Glauben Sie, dass Ihre Partei in Zukunft gemeinsam mit Fidesz an die Macht kommen könnte, wenn Sie zum Beispiel Abgeordnete stellen und Fidesz keine Mehrheit hätte?

László Toroczkai: Ich spreche nie über die Zukunft. Wie man auf Ungarisch sagt: “Wir werden die Brücke überqueren, wenn wir die Brücke erreichen.” Mein politischer Standpunkt hat sich bisher nie geändert. Meine Artikel aus der Vergangenheit – da ich bereits als Teenager Journalist war – kann ich heute mit dem gleichen Inhalt schreiben wie damals, vor 25 Jahren. Jede ungarische politische Partei, jeder ungarische Parteivorsitzende hat seine oder ihre Meinung geändert. Fidesz war in den 1990er Jahren eine liberale Partei. Jetzt ist sie national. Die Jobbik war nationalistisch und ist jetzt linksliberal oder zentristisch. Aber ich bin immer auf der gleichen Linie geblieben. Das ist das Wichtige, und wir werden in Zukunft sehen, ob sich das gelohnt hat und was passiert.

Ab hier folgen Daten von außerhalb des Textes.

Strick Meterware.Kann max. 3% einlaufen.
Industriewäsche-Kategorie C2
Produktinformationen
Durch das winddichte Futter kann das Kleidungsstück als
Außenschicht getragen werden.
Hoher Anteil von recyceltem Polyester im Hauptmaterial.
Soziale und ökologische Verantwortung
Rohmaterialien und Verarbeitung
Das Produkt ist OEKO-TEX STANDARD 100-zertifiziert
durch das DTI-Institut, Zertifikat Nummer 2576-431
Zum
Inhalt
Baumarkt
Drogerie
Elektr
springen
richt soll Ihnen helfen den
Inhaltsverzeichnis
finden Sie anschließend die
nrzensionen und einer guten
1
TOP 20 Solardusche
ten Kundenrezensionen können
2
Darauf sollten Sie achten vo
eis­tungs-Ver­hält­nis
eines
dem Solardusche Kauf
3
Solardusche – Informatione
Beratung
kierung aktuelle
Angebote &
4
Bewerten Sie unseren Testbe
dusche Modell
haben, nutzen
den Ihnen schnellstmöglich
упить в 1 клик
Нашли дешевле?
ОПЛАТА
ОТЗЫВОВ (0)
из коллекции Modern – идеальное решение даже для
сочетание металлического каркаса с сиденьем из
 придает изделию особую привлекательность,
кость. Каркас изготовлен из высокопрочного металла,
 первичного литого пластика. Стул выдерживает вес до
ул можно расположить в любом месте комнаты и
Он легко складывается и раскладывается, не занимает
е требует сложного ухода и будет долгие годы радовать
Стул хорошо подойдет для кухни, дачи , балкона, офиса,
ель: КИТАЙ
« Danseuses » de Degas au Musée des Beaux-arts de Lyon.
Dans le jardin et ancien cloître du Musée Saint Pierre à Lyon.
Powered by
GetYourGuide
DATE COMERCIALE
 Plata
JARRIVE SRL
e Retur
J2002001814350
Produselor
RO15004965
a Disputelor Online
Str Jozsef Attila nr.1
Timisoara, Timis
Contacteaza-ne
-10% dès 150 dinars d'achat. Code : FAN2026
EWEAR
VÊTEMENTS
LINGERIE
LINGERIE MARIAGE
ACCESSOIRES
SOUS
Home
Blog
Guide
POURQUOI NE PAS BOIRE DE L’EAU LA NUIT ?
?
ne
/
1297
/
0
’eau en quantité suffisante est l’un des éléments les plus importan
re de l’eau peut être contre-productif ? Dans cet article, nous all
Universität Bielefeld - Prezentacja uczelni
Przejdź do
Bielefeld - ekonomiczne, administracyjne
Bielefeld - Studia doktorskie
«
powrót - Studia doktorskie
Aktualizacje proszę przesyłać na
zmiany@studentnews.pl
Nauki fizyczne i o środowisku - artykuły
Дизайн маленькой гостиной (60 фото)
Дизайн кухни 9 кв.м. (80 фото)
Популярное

Video aus dem Jahre 2015: “Nachricht aus Ungarn an illegale Immigranten”

Was denken Sie über die ungarische Migrationspolitik und den Grenzzaun?

László Toroczkai: Der Grenzzaun war meine Idee. Ich war sehr glücklich, dass die Fidesz-Regierung meine Idee akzeptiert und übernommen hat. Vor einigen Tagen war die BBC hier [Interview Ende August 2020], und BBC-Mitteleuropa-Korrespondent Nick Thorpe gab mir ein Exemplar des Buches The Road Before Me Weeps: Auf der Flüchtlingsroute durch Europa, das er über diese Masseneinwanderung geschrieben hat. Er hat mich vor fünf Jahren interviewt, und ich habe damals über den Grenzzaun und das Schutzsystem gesprochen; danach hat er den Regierungssprecher Zoltan Kovács dazu befragt, der meine Idee ablehnte und sagt, dass es einen solchen Grenzzaun niemals geben würde. Das alleine belegt klar, dass es meine Idee war. Ich denke, dass Fidesz diesen Grenzzaun heute gerne benutzt, weil es für sie wahlpolitisch gut ist. Aber ich glaube, dass dieser Grenzzaun absolut notwendig ist, ich glaube daran. Ich muss meine Gemeinde, die an der Grenze liegt, verteidigen. Wir müssen Ungarn und Europa schützen. Dieses Grenzschutzsystem funktioniert, aber es ist nicht perfekt. Es ist das Beste, das wir bis jetzt in Europa erreichen konnten, und ich wünsche mir solche Grenzschutzzäune in ganz Europa. Das ist mein Ziel in Bezug auf die Masseneinwanderung.

Zuerst publiziert in französischer Sprache bei Breizh-info.com.